September 4, 2021
The fall semester has begun, and I am officially in the third year of my Ph.D. program.
Whaaaaat just happened??!!! As the famous quote from Bad Boys 2 goes: this shit just got real.
How am I starting my “halfway point” year already?! The first two years of my program have just flown by, yet this third year feels like it will take forever because it is the last thing standing between me and officially starting in on my dissertation.

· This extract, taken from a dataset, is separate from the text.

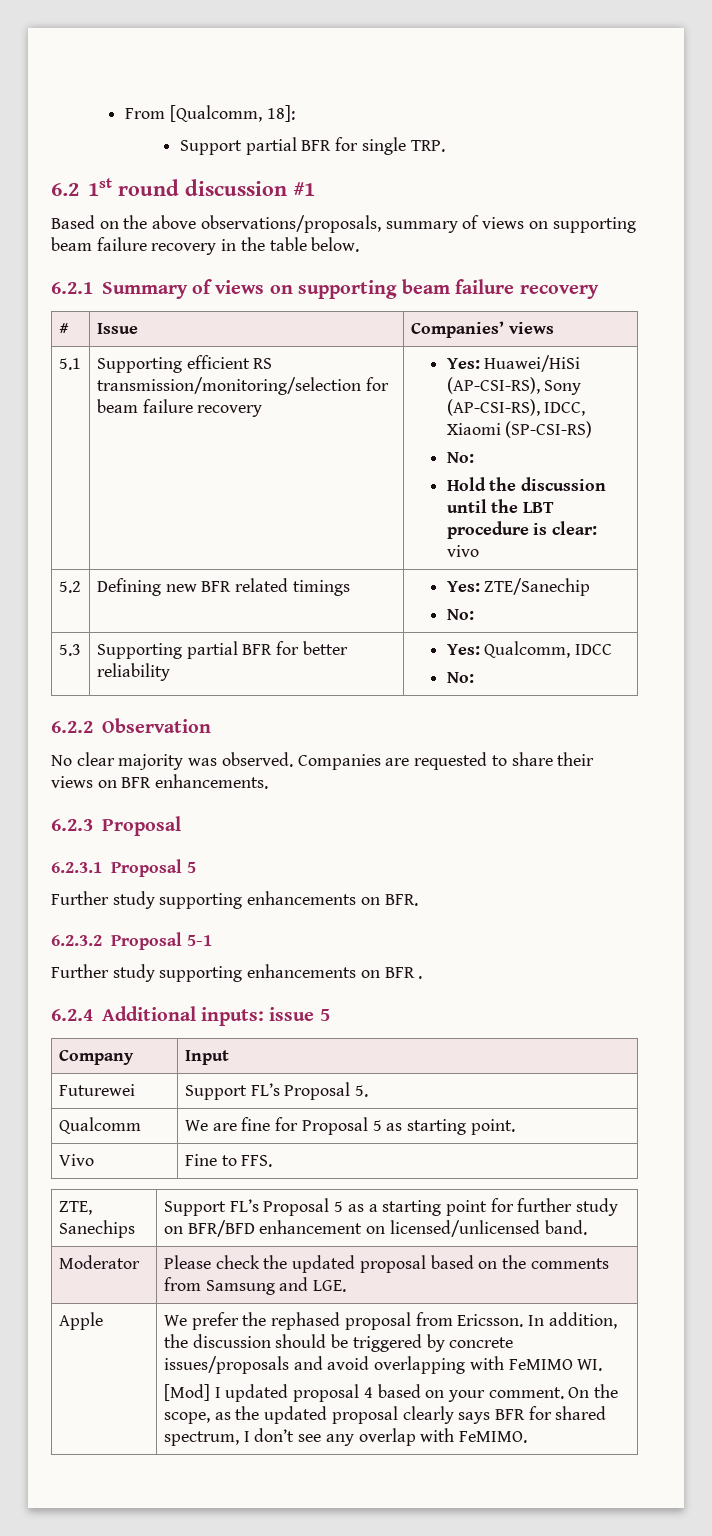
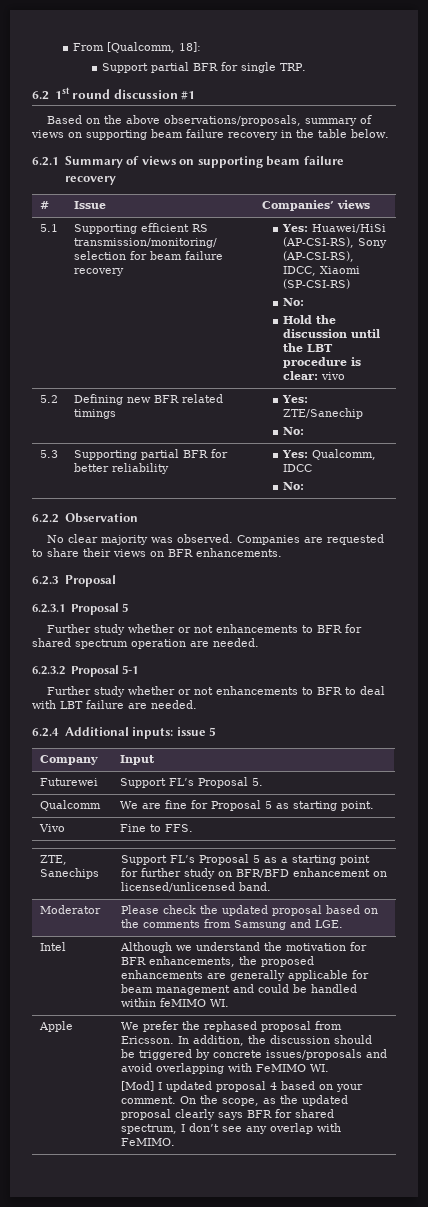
[159,891,418,909] supporting enhancements on BFR. -> [127,624,362,633] [32,638,259,649] whether or not enhancements to BFR for shared spectrum operation are needed.
[159,964,423,982] supporting enhancements on BFR . -> [127,686,385,695] [32,700,197,709] whether or not enhancements to BFR to deal with LBT failure are needed.
(347, 1286) none -> [39,942,66,951] [119,942,367,953] [120,956,314,967] [120,970,369,981] [120,984,357,995] [120,998,229,1007] // Intel | Although we understand the motivation for BFR enhancements, the proposed enhancements are generally applicable for beam management and could be handled within feMIMO WI.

Hold on, though. If I’m real with myself, this may be my third year in the program, but it may not be the “hump year” I think it is. For it to be such assumes that I would be able to complete my dissertation in two years: draft the first three chapters of my dissertation and conduct a pilot study in one year; then conduct my research, write it up, get it approved. Wait, that’s not right either:
- Year 3.75 (Spring 2022)
- Formalize my doctoral candidacy committee and get it approved
- Year 4 (Fall 2022 – Spring 2023)
- Write two lit reviews
- Write my methodology critique
- Conduct my pilot study
- Pull together my dissertation committee and get it approved
- Pass my essays oral defense
- Petition for dissertation
- Year 5 (Fall 2023 – Spring 2024)
- Write my dissertation proposal
- Submit my proposal
- Apply for IRB approval for my research
- Defend my proposal
- Officially start on my research (looking like Spring of 2024)
- Submit my dissertation draft
- Defend my dissertation
- Receive and make final edits
- BE Doctor King!!!
The question on my mind is: “how long will the contents of year five actually take?”
The whisper under that is: “does it really matter?”
I take your point, Whisper. I want to make sure my research and dissertation are solid, and that means it will take as long at it takes. However – and I say this with all due respect, Whisper – time equals money in this scenario as well. Not just with tuition, as more semesters mean more tuition payments. I mean with my own time and work. Can I be focused and produce a quality product I can be proud of by my originally anticipated graduation date of May 2024? Or is this a pipe dream and it’s just not posisble?
During the first two years of my PhD program, I felt confident that I could graduate by the May 2024 date projected by Saybrook University’s admissions. Now that I’m approaching the halfway mark (which I view as the end of this current semester), I can see more of the intricacies involved with the process of that last year. Year four is prescriptive – I’ll work on my three essays (basically drafts of chapters one through three of my dissertation) and conduct my practicum/pilot study. But then what? Do I leverage that summer to get a jump on my proposal, so when I officially start my fifth year I’m further along and would have more time for completing my research?
How much time will I need to conduct my research using Heuristic Inquiry, anyway?
A month? A semester? A year? More?
And is this going to be the time where I will need to taper my professional workload down? I am so used to working full time and going to school full time, that I’m not sure how I would handle working fewer hours. Then again, what I currently view as “going to school full time” may change once I start into years four and five. These years will move from structured coursework to self-structured progress. Many people may find themselves adrift with the absence of structure and due dates. Heck, I still haven’t had a chance (oh let’s be honest: the motivation. I haven’t had the motivation) to play with some drawings a colleague asked me to do.
Perhaps there is an important difference between these drawings that I have been putting off/ignoring and my upcoming unstructured self-structured dissertation work: I could not care less about those drawings. They are a distraction from other things that are more important to me, and I’m treating them as such. My dissertation work, on the other hand…well, that’s incredibly important to me.
Is it more important than my work? I have a hard time seeing the difference between the two: my work IS my Work. My work is the play space and prooving grounds for my theories, practices, and Work in this world. I love it, even as the company finds itself in an awkward growing space during this time of pandemic. I hope that my work and my dissertation will find ways to truly complement, enrich, and support each other.